We could do a similar thing for pathology.
Christian, your approach seems promising to me. I would be very interested in participating in a session on this.
@Christian_Reich Do you have a time-frame in mind for a session? Some key people at our shop will only be available to work on this over the next few weeks. So we are eager to develop a consensus about the proper approach ASAP.
I’ll put a doodle in.
Is the session today at 2:00 to 3:00? If so, what time zone? What phone number?
Sorry for the questions I have not participated in any vocabulary working group sessions before.
Sorry for the silence, friends. Still working with individuals to find a date. We need all be there who have use cases, data and experience.
This is a followup from the Oncology in OMOP CDM kick-off session.

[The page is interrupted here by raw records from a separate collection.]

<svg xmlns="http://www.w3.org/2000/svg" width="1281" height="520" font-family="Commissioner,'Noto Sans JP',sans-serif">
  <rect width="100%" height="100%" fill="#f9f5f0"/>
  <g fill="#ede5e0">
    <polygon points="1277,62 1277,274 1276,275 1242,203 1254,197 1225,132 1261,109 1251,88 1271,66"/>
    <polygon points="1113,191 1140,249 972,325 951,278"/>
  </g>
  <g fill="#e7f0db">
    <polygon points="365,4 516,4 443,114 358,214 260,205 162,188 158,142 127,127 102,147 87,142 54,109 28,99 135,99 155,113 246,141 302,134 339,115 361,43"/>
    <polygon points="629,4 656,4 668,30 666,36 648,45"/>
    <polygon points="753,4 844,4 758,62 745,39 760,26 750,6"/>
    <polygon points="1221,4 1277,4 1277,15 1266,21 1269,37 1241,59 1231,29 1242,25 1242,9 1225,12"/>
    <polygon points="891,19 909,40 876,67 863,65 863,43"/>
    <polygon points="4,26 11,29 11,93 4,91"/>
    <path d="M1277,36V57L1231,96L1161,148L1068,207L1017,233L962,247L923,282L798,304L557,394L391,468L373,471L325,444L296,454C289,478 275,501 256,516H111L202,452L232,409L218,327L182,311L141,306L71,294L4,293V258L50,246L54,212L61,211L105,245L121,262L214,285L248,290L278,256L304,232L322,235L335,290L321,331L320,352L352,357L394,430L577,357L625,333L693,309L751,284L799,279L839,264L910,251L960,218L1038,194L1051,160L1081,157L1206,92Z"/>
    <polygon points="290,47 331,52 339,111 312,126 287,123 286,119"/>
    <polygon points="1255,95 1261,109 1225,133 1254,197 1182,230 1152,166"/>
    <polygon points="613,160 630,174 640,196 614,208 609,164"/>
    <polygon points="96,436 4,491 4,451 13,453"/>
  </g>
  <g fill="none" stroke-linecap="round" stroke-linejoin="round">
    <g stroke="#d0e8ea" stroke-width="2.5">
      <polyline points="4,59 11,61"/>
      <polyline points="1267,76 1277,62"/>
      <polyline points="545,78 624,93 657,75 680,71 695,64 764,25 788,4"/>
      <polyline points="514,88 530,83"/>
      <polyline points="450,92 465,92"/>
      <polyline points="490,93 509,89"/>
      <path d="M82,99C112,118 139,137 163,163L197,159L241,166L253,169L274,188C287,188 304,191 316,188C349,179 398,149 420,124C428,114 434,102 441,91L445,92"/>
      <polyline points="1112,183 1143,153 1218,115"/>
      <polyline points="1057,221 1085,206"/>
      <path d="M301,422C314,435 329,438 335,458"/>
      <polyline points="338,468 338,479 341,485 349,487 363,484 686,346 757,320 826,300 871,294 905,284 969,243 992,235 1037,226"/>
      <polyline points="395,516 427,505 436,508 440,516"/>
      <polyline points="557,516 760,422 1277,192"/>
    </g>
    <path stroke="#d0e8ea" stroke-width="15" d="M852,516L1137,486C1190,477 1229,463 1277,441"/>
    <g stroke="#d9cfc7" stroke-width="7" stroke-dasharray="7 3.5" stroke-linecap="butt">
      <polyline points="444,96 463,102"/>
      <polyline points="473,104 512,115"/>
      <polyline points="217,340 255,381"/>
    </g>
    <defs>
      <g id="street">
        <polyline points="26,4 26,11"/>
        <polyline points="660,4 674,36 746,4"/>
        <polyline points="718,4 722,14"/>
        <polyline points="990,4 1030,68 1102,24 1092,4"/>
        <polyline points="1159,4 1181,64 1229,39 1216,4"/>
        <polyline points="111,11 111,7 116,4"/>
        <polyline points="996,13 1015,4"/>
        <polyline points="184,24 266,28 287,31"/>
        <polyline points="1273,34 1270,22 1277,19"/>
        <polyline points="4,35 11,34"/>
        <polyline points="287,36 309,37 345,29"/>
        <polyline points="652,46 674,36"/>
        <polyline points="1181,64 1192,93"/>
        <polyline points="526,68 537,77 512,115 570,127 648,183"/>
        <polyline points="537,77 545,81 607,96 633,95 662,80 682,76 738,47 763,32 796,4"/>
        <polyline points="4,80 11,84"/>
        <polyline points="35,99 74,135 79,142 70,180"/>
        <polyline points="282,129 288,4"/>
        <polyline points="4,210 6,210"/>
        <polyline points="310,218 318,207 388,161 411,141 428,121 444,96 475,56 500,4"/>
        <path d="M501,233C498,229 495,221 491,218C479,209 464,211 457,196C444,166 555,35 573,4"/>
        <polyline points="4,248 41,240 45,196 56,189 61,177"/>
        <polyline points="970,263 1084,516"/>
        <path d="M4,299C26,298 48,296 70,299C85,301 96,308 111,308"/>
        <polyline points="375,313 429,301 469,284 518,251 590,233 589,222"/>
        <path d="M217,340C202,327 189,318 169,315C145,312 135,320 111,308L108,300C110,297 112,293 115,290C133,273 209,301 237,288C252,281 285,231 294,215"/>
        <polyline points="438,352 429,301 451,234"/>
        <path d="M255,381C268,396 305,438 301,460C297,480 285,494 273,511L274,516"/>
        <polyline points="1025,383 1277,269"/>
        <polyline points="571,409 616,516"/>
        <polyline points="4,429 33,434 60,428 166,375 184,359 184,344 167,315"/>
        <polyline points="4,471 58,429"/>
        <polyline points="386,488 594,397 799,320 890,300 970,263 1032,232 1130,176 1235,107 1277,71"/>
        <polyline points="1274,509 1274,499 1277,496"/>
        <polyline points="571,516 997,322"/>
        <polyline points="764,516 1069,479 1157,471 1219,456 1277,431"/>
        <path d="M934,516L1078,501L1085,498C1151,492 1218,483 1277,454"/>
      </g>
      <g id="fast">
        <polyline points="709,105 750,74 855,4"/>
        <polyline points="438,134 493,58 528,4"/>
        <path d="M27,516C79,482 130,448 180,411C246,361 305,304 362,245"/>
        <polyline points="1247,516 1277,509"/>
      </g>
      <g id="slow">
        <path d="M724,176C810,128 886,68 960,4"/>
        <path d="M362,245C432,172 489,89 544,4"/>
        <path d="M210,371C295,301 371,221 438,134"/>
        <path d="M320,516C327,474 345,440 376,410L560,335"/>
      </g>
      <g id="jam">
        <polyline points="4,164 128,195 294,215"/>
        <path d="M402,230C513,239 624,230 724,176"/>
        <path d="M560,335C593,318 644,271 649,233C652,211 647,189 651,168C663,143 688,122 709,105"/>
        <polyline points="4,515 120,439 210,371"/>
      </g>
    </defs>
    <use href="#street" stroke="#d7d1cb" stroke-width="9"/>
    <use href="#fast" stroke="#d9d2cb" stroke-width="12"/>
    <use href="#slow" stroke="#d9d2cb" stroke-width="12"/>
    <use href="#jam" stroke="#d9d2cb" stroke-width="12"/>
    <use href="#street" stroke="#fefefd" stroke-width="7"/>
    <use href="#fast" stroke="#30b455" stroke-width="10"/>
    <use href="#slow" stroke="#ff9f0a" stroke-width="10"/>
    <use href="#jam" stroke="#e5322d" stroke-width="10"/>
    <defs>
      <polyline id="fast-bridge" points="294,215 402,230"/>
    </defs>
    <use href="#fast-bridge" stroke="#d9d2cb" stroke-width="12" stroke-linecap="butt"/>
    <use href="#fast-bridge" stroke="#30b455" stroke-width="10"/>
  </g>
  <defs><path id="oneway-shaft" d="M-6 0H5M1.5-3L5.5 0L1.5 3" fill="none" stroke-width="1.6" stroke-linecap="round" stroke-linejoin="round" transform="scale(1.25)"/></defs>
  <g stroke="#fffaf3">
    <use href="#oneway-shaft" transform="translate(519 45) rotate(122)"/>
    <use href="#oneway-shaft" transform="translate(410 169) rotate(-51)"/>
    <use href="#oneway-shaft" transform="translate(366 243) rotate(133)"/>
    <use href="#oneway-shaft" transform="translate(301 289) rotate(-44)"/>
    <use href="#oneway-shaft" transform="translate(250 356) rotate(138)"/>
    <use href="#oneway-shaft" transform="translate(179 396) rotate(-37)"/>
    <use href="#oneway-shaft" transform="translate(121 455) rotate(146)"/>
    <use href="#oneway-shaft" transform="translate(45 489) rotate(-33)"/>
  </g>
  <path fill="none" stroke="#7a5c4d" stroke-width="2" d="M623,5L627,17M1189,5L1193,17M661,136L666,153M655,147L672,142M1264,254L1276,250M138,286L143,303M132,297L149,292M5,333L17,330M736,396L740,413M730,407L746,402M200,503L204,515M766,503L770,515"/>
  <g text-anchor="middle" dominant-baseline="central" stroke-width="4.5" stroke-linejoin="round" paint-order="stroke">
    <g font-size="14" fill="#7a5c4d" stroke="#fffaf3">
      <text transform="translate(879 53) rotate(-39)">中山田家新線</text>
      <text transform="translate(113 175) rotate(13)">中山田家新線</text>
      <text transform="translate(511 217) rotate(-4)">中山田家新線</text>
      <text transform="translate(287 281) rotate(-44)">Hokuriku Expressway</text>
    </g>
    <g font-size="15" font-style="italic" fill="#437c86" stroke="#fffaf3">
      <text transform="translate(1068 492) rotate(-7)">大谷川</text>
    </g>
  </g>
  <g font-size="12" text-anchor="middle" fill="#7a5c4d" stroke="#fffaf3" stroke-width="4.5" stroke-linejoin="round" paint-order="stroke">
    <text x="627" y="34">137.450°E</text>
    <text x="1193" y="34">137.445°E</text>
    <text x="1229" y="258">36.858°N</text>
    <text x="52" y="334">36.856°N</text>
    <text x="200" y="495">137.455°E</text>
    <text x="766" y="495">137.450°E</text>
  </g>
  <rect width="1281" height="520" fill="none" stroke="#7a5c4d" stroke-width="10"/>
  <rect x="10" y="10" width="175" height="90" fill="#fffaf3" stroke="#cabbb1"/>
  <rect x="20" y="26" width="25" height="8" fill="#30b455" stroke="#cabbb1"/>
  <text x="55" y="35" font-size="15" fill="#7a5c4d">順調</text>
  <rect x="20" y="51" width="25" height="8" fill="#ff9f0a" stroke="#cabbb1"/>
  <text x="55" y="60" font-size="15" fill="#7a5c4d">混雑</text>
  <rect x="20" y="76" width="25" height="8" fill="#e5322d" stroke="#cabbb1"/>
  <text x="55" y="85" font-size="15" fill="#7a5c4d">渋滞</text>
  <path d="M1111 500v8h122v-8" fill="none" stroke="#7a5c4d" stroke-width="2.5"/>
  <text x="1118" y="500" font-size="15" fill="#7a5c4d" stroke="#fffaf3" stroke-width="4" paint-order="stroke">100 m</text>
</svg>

Here is a link to the CAP Cancer Protocol Templates:
The templates are broken up by anatomical site/sub-site. The templates cover many of the tumor/site specific data points that OHDSI folks have expressed an interest in placing within the CDM. The templates are in the form of question/answer checklists. Here is a link to the license-required XML version of the CAP Cancer Protocol Templates (named CAP eCC):
From what I have read, the CAP eCC contains mappings to SNOMED concepts/codes. I believe for both questions and answers. I am planning on talking to CAP in relation to my own project for a Prostate Cancer data repository at Northwestern that uses the OHDSI/OMOP CDM.
Here is another possible source of help in organizing oncology data within ODHSI/OMOP:
@Christian_Reich Is there a timeline for moving this forward?
I’m holding off on developing an ad hoc ETL so we conform to the official CDM solution. The timing of my grant may soon force my hand. We need an ETL that puts the NAACCR output of our institution’s cancer registry into the same CDM instance as our EHR data.
Yes. I will spawn a Subgroup today. And I won’t be the bottleneck any longer.
I was wondering if the group has reached certain consensus on an approach to move forward with handling Oncology datasets which could be shared with the wider audience on OHDSI?